Produce a faithful copy of the data, one that leaves out the pictures.

*** Data segment ***

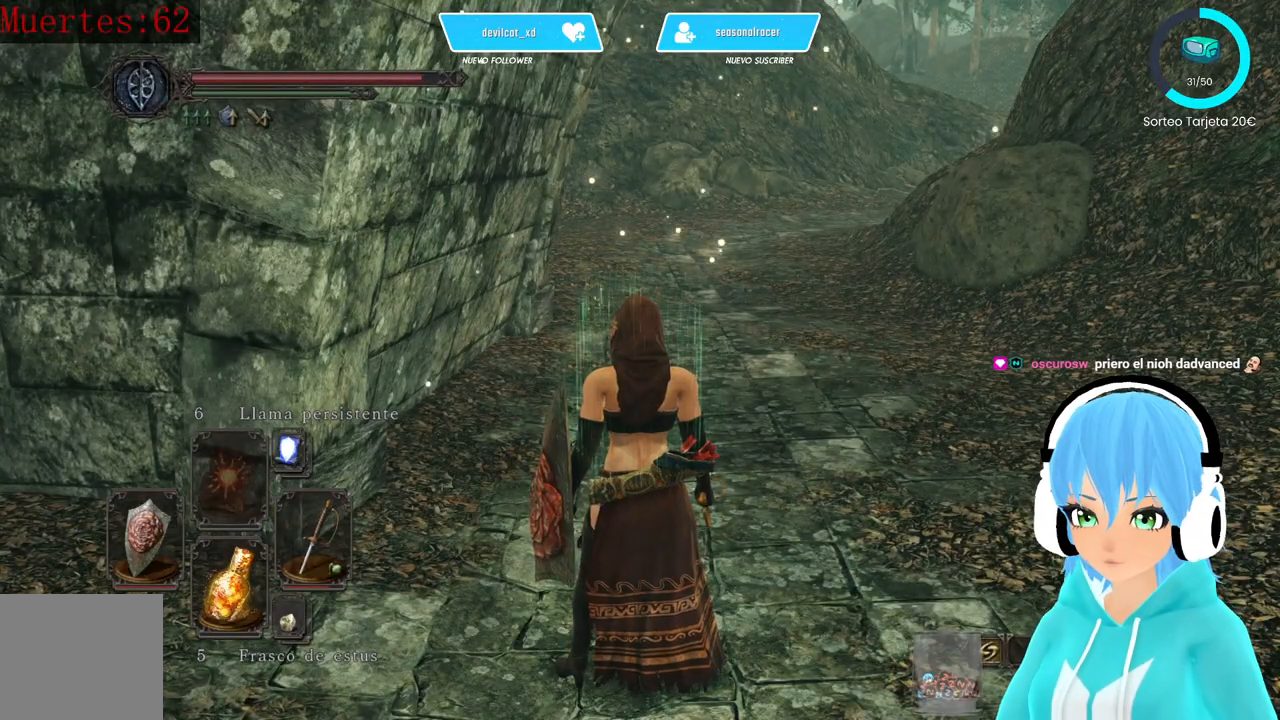
{"buttons": [], "left_stick": "up", "right_stick": "center", "events": [[333, "left_stick", "up"]]}
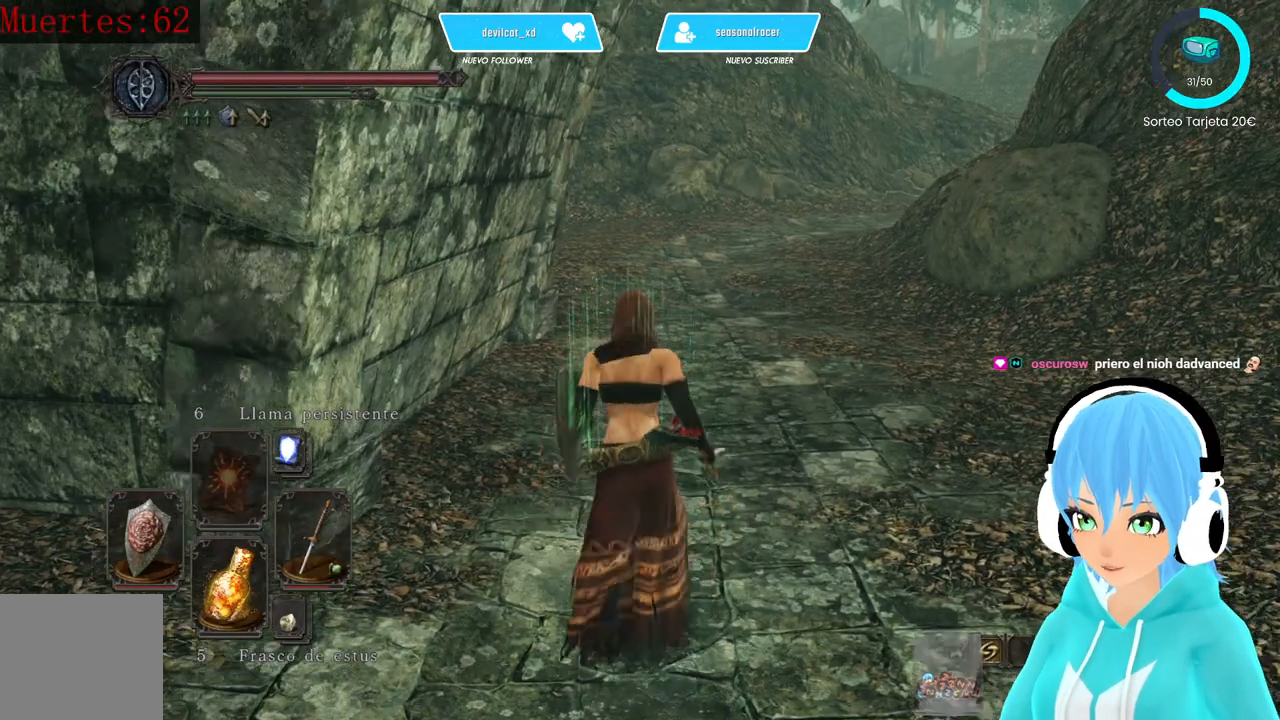
{"buttons": [], "left_stick": "up", "right_stick": "center", "events": []}
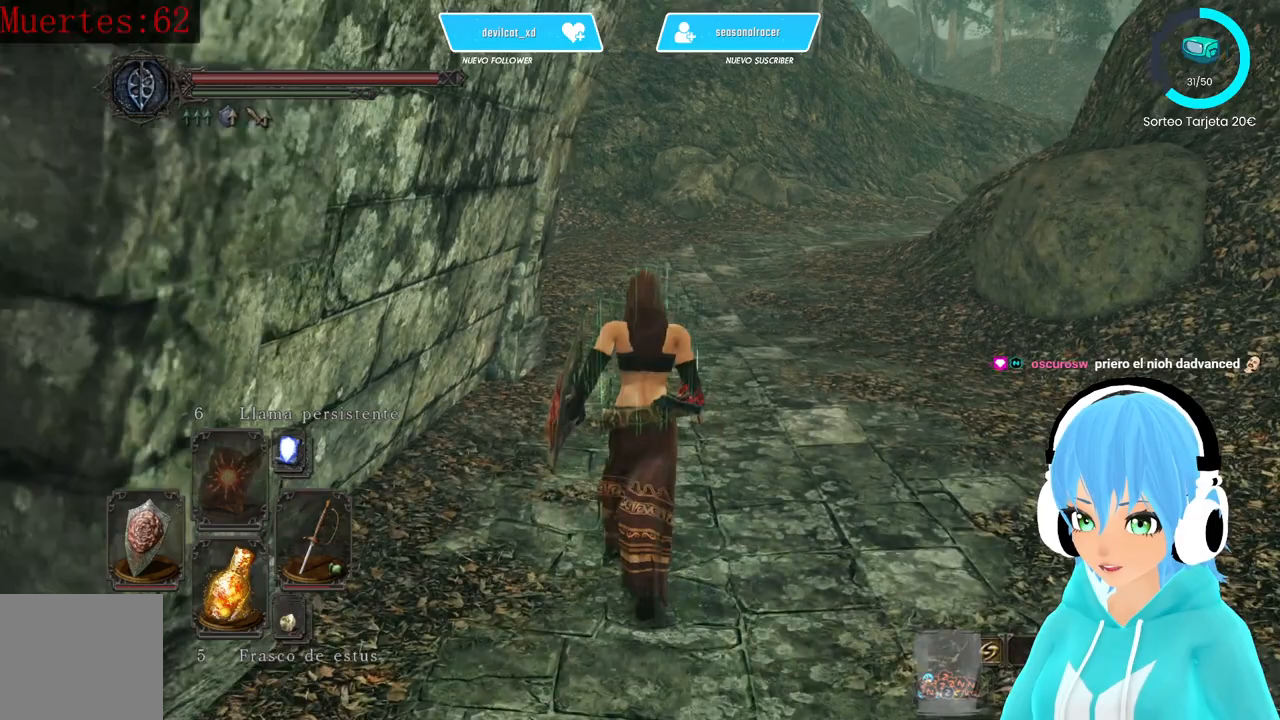
{"buttons": [], "left_stick": "up", "right_stick": "center", "events": []}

***

* Result for this task:
{"buttons": [], "left_stick": "up", "right_stick": "center", "events": [[333, "left_stick", "up"]]}
{"buttons": [], "left_stick": "up", "right_stick": "center", "events": []}
{"buttons": [], "left_stick": "up", "right_stick": "center", "events": []}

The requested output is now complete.